*Work request:*
For the listing below, print exactly the lines from the line with "hebben genomen, zal de muziek starte" to the line with "Barbie Girl tot Tarzan & Jane en van", both included, and nothing beyond them.

BEGIN

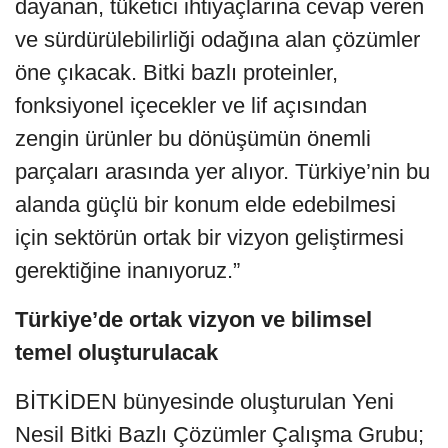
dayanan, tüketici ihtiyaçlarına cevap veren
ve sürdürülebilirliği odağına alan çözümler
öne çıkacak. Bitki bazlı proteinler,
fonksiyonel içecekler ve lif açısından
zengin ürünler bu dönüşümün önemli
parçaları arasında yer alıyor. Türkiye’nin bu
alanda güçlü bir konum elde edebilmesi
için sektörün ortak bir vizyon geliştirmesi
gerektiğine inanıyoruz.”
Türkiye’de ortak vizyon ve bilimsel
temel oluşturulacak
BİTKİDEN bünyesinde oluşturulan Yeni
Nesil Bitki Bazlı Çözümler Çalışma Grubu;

END
BEGIN

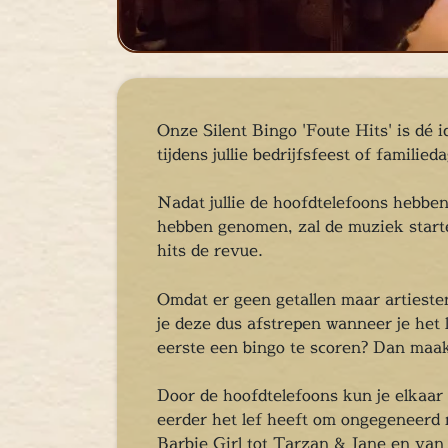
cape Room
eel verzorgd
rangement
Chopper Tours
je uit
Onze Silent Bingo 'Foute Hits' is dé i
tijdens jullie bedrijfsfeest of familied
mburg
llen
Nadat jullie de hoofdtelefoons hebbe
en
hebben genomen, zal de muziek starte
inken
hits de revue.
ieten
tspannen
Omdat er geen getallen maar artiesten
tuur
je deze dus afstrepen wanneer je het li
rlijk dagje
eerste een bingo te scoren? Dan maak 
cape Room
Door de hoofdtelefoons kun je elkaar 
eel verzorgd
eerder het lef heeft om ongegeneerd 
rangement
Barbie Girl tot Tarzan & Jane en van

END
BEGIN

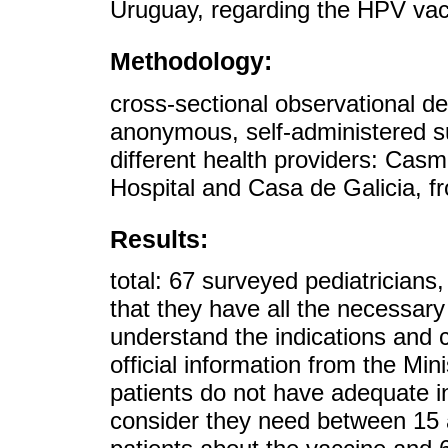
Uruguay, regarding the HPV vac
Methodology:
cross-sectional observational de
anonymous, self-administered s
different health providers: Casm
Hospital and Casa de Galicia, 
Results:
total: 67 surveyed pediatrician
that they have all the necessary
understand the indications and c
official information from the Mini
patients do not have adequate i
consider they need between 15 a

END

*Solution to the exercise:*
hebben genomen, zal de muziek starte
inken
hits de revue.
ieten
tspannen
Omdat er geen getallen maar artiesten
tuur
je deze dus afstrepen wanneer je het li
rlijk dagje
eerste een bingo te scoren? Dan maak 
cape Room
Door de hoofdtelefoons kun je elkaar 
eel verzorgd
eerder het lef heeft om ongegeneerd 
rangement
Barbie Girl tot Tarzan & Jane en van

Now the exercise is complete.